- BACAAN LATIHAN -
Oleh: Benyamin Lagowan
Apresiasi patut kita berikan stelah membaca selebaran di atas. Slebaran itu adalah upaya kawan-kawan Tabi Saireri, khususnya pemuda Tabi di Kabupaten Jayapura hari ini untuk memproteksi hak-hak kesulungan mereka dalam bidang politik pemerintahan dan pembnangunan di negerinya.
Semangat dan upaya yang meskipun dapat dikatakan terlambat dan mungkin sulit dan berat. Akan tetapi peluang untuk dijawab besar kemungkinannya berhasil juga terbuka mengingat masih kuatnya kuantitas dan posisi tawar OAP di wilayah lain Papua.
Membaca seruan Beberapa Pemuda Tabi itu saya sebenarnya merasa lucuh. Karena apa yang terjadi hari ini adalah buah daripada perjuangan kawan-kawan, tokoh-tokoh dan intelektual Tabi Saireri 2-4 tahun lalu. Tapi rupanya apa yang dulu mereka harapkan, janji yang barangkali diberikan tidak semanis mimpi sehingga sebagian para pemuda Tabi harus melakukan aksi-aksi dan diskusi semacam ini.
***
Kembali ke topik. Gagasan atau wacana kepala Daerah Harus atau Wajib OAP, bagi saya adalah bukan solusi. Bukan solusi mutlak. Sebab tidak ada jaminan ketika OAP jadi kepala daerah akan membawa ksejahteraan maximal bagi OAP itu sndiri.
Saya malah melihat ini dengan kacamata gelap begini. Wacana kepala daerah harus OAP itu untuk memenuhi dalil bahwa untuk membangun Papua harus OAPlah yang menjadi pemimpin karena mereka putera daerah yang paham semua tentang masyarakatnya.
Pertanyaan dan kenyataan hari ini sejak 2019, terdapat lima Kab/Kota OAP sudah minoritas. Belum periode ini pasca Pemilu 2024 dan disahkannya 4 DOB Provinsi. OAP makin sedikit karena terbagi dalam ruang lingkup Provinsi yang syarat demgrafinya harus lebih besar.

- BUTIR TUGAS -
Teruskan tulisan opini tentang wacana kepala daerah wajib OAP di Papua, dimulai sesudah kalimat terakhirnya. Materi di bawah ini diambil dari sumber yang berbeda.

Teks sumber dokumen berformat

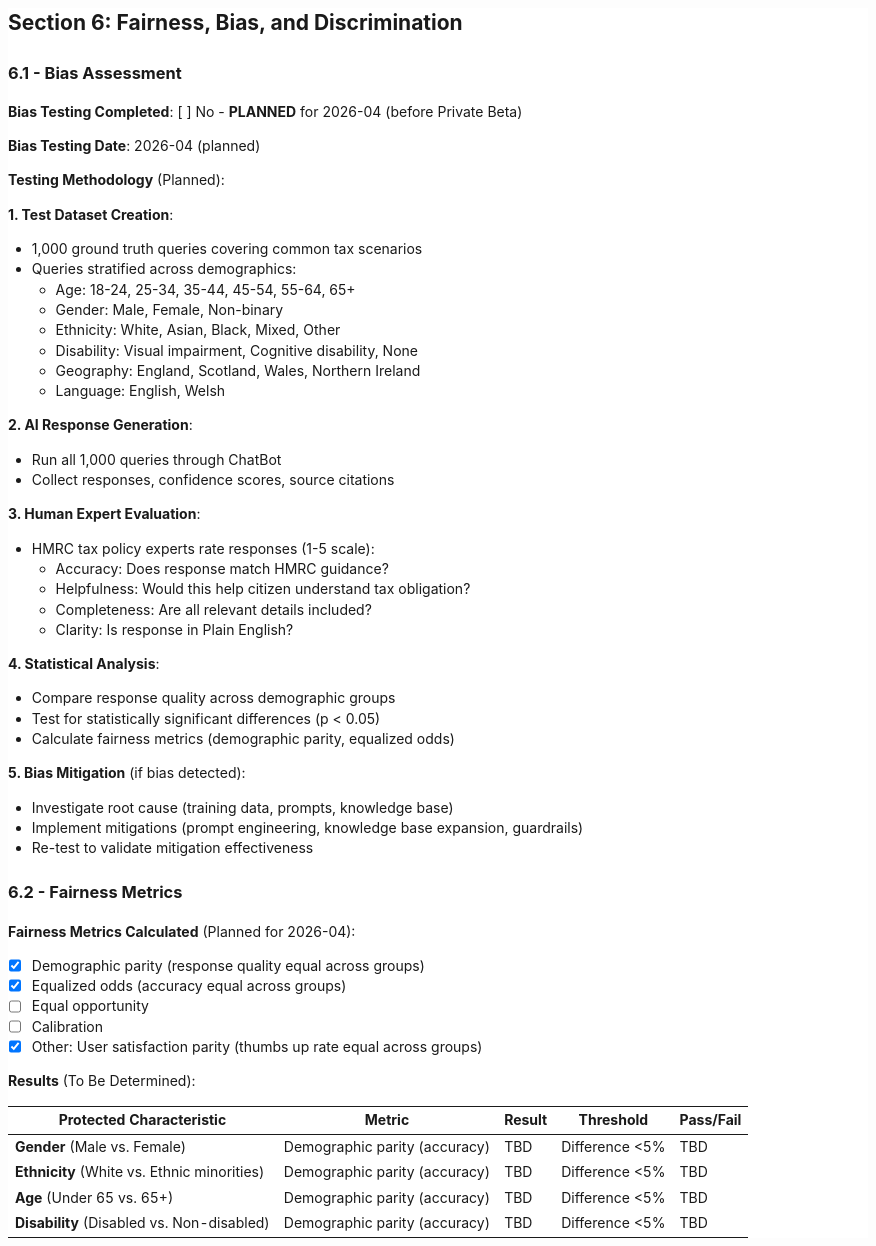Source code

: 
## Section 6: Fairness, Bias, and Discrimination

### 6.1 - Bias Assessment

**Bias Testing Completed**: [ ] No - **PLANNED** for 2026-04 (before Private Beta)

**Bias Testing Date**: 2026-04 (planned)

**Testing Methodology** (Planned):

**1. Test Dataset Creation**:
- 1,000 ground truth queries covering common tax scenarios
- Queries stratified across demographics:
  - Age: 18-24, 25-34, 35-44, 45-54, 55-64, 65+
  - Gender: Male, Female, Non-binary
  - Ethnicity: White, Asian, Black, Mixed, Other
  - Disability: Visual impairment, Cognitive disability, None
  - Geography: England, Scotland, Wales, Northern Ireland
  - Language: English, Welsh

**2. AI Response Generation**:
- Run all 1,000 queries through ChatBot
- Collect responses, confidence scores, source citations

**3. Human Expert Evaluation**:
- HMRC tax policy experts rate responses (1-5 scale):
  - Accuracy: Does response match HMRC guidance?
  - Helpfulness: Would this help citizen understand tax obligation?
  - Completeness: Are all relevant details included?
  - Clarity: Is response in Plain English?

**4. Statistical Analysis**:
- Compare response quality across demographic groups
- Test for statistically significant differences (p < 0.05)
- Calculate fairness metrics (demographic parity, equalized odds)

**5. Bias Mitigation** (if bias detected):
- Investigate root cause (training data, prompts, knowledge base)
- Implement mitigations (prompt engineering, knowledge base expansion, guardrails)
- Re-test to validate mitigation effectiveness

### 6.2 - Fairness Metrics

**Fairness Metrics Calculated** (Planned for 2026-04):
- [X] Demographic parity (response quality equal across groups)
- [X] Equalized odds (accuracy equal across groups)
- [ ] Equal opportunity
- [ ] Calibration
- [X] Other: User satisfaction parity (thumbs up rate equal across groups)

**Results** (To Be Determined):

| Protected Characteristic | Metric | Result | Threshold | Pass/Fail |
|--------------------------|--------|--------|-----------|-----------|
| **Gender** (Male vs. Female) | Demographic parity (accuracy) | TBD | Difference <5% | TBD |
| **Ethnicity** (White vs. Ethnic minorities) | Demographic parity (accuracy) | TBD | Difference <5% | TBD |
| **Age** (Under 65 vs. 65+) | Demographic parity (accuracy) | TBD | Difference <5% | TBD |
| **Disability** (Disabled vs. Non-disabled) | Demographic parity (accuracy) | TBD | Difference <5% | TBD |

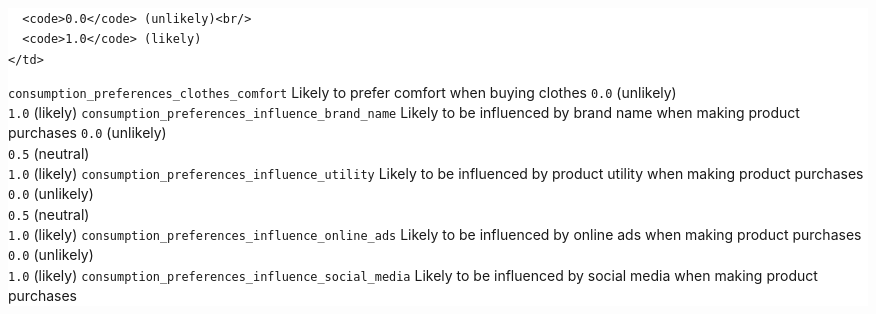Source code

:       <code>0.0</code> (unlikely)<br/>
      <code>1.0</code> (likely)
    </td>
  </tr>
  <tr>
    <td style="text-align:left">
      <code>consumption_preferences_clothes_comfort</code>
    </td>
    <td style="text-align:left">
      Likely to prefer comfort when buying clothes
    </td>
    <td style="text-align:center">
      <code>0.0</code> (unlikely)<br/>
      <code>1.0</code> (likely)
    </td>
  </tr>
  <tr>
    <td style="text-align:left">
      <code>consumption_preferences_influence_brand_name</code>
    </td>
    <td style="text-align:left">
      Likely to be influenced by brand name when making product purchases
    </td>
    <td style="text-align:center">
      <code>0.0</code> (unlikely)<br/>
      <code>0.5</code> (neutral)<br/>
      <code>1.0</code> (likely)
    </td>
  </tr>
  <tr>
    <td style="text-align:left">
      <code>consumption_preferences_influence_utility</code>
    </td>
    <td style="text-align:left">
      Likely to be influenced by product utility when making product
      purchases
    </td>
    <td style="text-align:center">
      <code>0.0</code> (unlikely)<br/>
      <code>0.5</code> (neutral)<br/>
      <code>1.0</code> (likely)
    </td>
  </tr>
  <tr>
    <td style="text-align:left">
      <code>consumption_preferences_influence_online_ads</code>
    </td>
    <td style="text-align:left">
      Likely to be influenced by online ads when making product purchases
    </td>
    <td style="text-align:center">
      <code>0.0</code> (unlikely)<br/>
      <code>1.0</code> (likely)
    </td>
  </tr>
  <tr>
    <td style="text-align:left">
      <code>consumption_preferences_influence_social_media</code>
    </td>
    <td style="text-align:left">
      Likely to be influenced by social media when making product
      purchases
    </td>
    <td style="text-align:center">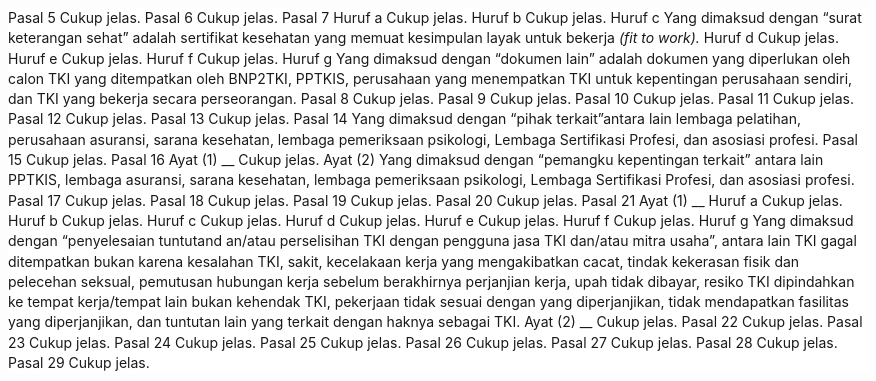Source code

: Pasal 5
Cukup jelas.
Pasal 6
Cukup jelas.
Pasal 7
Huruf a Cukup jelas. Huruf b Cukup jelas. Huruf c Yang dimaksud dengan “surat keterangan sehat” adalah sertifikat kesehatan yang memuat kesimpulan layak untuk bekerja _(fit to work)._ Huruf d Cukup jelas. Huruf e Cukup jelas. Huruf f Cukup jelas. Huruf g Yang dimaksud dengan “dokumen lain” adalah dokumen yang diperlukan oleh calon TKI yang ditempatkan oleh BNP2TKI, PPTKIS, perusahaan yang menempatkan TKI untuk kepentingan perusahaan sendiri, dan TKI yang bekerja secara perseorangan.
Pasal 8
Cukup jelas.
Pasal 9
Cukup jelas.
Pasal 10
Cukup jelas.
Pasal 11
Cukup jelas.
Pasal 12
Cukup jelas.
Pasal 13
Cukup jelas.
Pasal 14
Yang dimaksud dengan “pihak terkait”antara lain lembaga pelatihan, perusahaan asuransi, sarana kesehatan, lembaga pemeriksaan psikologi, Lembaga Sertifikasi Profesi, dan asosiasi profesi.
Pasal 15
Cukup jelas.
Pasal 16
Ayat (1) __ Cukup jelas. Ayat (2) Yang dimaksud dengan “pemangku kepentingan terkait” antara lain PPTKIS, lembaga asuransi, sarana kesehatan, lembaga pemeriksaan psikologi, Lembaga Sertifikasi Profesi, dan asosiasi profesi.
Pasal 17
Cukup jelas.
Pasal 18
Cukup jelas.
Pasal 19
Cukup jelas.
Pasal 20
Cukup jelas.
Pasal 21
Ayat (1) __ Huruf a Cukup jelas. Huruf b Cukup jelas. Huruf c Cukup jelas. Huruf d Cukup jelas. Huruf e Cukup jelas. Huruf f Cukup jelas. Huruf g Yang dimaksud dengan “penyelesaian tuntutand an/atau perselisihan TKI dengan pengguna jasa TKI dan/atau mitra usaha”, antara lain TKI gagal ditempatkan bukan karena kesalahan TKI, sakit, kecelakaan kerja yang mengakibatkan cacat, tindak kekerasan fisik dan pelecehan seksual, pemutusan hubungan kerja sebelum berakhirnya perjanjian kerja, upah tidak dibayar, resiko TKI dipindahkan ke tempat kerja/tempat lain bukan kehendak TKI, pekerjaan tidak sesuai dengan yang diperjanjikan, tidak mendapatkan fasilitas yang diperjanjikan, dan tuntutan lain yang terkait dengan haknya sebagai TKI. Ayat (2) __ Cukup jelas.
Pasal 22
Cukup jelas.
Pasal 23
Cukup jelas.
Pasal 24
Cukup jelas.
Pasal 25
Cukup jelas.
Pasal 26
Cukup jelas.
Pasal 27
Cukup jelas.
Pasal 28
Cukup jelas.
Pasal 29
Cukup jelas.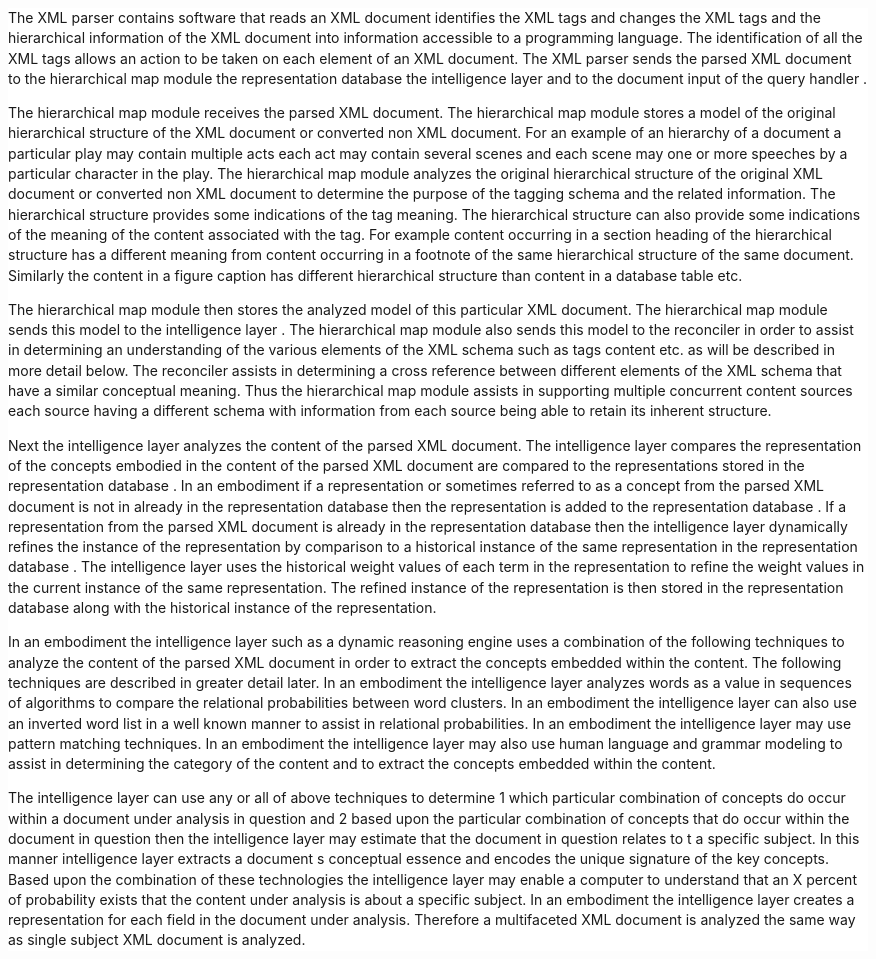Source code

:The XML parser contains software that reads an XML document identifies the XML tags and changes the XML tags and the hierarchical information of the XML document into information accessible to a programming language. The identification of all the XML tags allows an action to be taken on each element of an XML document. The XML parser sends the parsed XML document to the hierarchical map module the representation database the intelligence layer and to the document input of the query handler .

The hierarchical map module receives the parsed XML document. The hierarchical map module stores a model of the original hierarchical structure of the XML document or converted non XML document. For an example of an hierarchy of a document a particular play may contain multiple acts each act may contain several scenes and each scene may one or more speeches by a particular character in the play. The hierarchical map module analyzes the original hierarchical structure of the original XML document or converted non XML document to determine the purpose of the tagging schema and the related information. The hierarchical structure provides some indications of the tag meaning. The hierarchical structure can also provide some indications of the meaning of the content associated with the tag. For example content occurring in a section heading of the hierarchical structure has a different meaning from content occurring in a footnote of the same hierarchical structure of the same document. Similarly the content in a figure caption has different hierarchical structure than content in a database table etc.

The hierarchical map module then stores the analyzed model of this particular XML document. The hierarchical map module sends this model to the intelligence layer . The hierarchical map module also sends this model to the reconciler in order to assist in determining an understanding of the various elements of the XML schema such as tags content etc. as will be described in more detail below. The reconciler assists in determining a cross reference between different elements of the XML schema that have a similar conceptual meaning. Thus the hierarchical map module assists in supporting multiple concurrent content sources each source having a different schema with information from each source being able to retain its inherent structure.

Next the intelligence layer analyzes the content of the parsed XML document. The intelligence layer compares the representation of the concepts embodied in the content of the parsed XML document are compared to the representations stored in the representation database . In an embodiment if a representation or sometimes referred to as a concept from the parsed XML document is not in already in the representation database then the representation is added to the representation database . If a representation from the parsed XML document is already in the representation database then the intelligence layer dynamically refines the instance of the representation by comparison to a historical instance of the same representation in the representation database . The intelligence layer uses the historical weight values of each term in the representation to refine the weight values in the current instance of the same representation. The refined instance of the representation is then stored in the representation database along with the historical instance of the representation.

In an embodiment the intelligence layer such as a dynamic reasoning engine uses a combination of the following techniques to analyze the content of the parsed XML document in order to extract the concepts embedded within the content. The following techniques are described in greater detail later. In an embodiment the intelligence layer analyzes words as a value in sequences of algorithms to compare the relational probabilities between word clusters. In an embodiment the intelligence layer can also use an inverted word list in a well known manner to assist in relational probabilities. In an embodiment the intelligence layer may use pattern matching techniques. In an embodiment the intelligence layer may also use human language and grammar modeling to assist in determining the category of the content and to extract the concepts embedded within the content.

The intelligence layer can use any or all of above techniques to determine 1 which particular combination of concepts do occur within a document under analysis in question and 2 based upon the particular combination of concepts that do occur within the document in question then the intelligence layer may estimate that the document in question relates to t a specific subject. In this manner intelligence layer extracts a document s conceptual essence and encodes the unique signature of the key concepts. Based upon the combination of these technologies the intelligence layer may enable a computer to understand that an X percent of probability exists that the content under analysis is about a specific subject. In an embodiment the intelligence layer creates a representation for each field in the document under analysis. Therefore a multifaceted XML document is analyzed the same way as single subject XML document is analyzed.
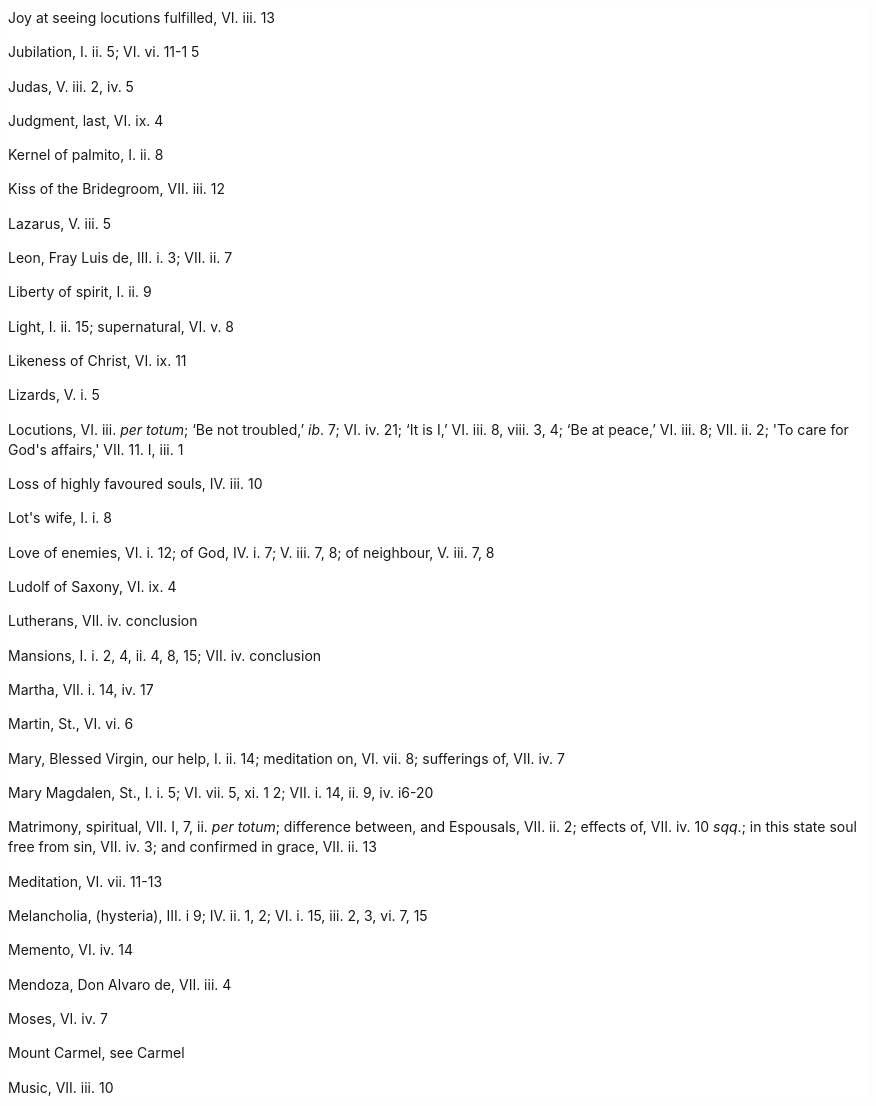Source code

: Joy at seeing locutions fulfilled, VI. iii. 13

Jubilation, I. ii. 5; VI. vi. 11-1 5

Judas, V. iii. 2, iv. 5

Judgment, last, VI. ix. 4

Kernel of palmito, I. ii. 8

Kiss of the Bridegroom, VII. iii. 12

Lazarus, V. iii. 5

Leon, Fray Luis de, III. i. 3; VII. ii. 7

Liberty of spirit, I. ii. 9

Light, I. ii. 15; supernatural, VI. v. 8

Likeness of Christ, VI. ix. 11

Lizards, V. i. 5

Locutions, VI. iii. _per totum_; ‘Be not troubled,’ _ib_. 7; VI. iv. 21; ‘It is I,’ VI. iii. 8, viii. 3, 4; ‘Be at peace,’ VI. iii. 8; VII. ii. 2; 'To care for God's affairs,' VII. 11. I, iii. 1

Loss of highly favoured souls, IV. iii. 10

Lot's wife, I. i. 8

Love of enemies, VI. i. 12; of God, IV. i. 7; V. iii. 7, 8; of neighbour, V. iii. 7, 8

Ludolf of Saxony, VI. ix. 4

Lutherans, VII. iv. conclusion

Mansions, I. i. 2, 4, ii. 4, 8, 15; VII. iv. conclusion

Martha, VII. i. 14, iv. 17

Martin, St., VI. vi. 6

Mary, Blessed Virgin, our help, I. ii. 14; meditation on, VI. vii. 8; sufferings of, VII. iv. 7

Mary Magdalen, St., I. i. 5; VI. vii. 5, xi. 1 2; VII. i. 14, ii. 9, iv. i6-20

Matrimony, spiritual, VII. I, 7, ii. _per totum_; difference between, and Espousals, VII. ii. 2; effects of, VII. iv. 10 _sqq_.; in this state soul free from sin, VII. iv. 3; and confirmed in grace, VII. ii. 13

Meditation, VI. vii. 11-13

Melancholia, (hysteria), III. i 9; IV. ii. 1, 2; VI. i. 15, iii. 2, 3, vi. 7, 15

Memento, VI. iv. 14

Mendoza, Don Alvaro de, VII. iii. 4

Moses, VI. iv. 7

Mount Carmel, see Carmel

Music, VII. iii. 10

- KOLOM JAWABAN -
Untuk mencapai itu, akan ada transmigrasi terselubung gaya baru. Ada upaya mengurangi kepadatan penduduk yang berknsentrasi di Jawa ke empat DOB Papua. Sebagai contoh saja. Kita bisa amati, mulai dari pagi, siang dan malam kita saksikan makin padatnya arus lalulintas di Kota Jayapura ataupun Sorong. Tingginya permintaan rumah kos di Wamena akhir-akhir ini. Merupakan fenomena yang adalah tanda indikator penambahan penduduk.
Lantas kenapa saya katakan meminta posisi kepala daerah harus OAP adalah bukan solusi? Begini alasan saya:
- Secara demografi jumlah OAP akan kian merosot. Akan makin terdepresi bila tidak ada pembatasan penduduk secara ketat di 4 DOB dan 6 Provinsi.
- Secara kebijakan dan Program akan selalu bias Non OAP. Sebab semua program dan kebbijakan pembangunan selalu sifatnya mendahulukan kepentingan kelompok mayoritas.
- Secara politik, power electoral kelompok mayoritas memiliki posisi tawar tinggi maka sudah tentu berbagai program dan kebjakan akan lebih mengutamakan kepentingan kaum dominan.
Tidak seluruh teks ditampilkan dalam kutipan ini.